James Davison Hunter’s new book, To Change the World: The Irony, Tragedy, and Possibility of Christianity in the Late Modern World, is engendering a lot of discussion. I found this book to be more captivating, compelling, and controversial than any I have read in a long time. People who like the book are hoping it will liberate Evangelicals from a view of mission that is unrealistic and misguided, and to temper Evangelical rhetoric and discourse about changing the world. As the saying goes, “words are cheap.” Christians are too inclined toward overstatement and braggadocio.
This gets shielded under the claim ofs “vision” and “passion” which are driving leadership agendas much more today than wisdom. It is easy to say, “we’re going to change the world.” It makes us feel good about what we are doing, and it also happens to be an effective fundraising technique. I still have a lot of my Lutheran roots in me, so I resonate with Hunter’s biblical interpretation which is measured when it comes to human accomplishment, but deeply respectful of the glory and power of God. We should be thrilled by any redemptive work happening anywhere. If something becomes a movement, better still. If thousand or even millions of people are affected, that goes to the glory of God.
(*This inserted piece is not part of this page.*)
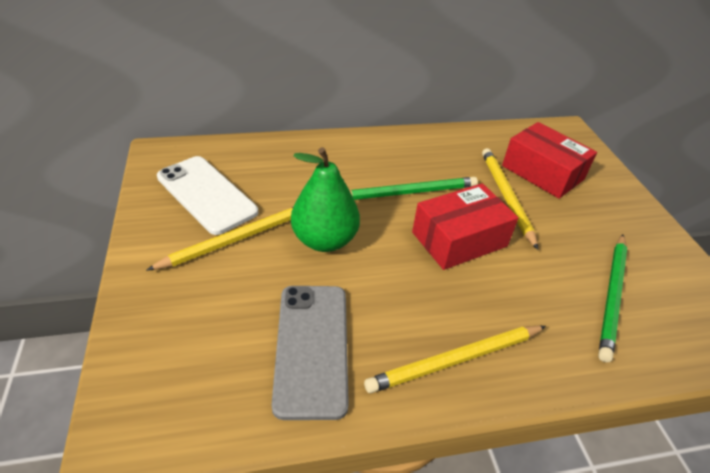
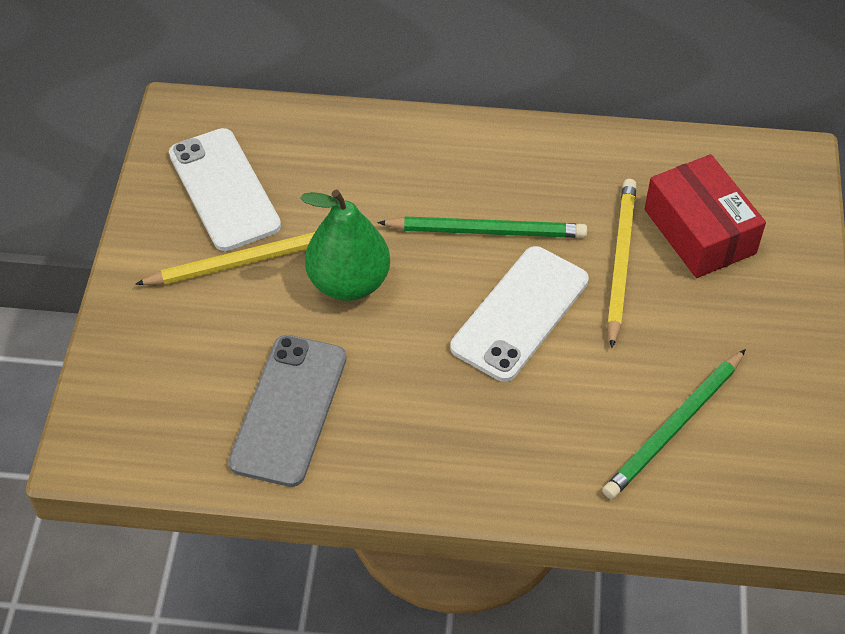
camera: 20 degrees right, 10 degrees up
yellow pencil [364,326,546,393] -> none
red box [412,183,519,270] -> white phone [451,246,589,382]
But none of these are the same thing as changing the world.
One has to wonder whether a lot of Christians have talked about changing the world, but never really believed it in the first place. They look for measured effects and called it world-changing. They just talk like that. But that is a problem of a different sort.
Hunter’s view of the redemption of creation is very helpful and is consistent with many epochs of Christian thought, more recently forgotten. His warnings of the perils of idealism are incisive. His emphasis on networks is very intriguing, and is consistent with what a lot of people are saying today about networks. His use of “shalom” as a paradigm of mission is good biblical soil for the roots of his thesis. His warnings about Constantinian-type triumphalism is very helpful.
It is going to be very interesting to watch how reaction to this book unfolds. It is provocative, and that is a good thing. He is surely going to be criticized for taking too much off the table, and offering too little in the end, as his last sentence says, that we should hope to make the world “a little bit better.” But we’ll see.
One thing that I think could have helped his conclusion is to back it up with the mystery of the work of God’s kingdom. Ultimately, we don’t know and we’re not told exactly what God intends to do in affecting or changing the world (that is, before we get to a whole new creation). We know we’re working with mustard seeds and leaven. But only God knows just how far the pervasive effects of his ruling power will go in this age. And that is what allows us to keep doing ministry with freedom.